La enfermedad renal crónica puede avanzar durante años sin producir síntomas evidentes. Por eso, esperar a sentir dolor o cambios en la orina no es una estrategia suficiente. La OMS señala que la evaluación puede incluir la creatinina en sangre para estimar la tasa de filtración glomerular y el análisis de albúmina en orina.

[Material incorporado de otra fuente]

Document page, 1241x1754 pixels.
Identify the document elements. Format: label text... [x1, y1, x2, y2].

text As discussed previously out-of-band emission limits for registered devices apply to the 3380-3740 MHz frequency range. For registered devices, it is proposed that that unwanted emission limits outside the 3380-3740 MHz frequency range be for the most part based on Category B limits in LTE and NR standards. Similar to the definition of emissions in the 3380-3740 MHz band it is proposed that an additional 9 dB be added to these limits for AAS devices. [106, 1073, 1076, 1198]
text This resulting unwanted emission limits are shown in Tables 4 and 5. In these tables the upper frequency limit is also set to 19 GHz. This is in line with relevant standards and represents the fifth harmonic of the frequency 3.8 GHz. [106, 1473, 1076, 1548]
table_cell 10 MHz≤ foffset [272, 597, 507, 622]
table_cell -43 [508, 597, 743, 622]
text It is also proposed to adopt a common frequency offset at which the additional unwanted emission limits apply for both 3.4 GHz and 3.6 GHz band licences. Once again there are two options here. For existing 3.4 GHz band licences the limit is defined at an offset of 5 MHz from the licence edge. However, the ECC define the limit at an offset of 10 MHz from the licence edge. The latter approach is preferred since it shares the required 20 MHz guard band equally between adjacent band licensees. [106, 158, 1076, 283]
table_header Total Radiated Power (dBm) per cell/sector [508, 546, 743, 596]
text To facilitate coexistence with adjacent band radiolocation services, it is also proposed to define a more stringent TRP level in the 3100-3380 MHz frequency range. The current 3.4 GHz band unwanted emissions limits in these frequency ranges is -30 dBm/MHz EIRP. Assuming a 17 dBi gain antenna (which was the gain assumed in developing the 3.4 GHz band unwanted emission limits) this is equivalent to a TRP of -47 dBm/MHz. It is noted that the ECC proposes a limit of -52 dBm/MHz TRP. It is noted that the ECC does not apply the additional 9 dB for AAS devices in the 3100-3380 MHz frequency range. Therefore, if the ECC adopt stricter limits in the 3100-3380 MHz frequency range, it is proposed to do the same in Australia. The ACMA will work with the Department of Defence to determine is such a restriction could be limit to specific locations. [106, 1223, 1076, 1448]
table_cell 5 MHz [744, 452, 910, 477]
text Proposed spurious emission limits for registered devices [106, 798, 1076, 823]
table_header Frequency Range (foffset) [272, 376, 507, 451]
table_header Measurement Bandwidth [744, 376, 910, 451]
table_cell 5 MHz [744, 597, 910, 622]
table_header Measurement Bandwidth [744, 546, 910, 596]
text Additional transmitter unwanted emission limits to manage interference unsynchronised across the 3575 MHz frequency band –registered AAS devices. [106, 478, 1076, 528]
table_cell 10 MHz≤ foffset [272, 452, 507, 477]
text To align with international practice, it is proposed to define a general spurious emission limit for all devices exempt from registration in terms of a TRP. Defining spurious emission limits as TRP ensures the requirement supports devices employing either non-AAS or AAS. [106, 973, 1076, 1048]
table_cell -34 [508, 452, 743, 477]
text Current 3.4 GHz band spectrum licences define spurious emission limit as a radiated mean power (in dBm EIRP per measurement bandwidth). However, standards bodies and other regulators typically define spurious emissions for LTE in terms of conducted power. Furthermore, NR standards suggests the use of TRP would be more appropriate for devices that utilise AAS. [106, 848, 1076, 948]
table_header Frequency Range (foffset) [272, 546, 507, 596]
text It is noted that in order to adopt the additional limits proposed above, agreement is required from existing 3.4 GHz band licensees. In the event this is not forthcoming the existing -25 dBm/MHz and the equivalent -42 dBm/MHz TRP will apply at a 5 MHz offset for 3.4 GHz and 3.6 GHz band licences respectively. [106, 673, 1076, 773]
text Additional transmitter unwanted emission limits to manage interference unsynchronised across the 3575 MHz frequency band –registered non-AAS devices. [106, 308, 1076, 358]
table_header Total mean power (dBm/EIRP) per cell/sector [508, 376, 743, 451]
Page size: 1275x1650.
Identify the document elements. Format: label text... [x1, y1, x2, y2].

Las personas con hipertensión, diabetes o enfermedad cardiovascular tienen un riesgo mayor y pueden beneficiarse de controles periódicos. Una tasa de filtración glomerular persistentemente inferior a 60 ml/min/1,73 m² o una albuminuria elevada pueden indicar enfermedad renal cuando los resultados se mantienen durante el tiempo establecido para el diagnóstico. La detección temprana permite investigar la causa y actuar sobre factores modificables antes de que exista una pérdida importante de función renal.
Este contenido tiene finalidad exclusivamente informativa y no sustituye la evaluación médica. Si existen alteraciones en la creatinina, la orina, la presión arterial o la glucosa, un profesional sanitario debe interpretar los resultados y establecer las medidas adecuadas para cada persona.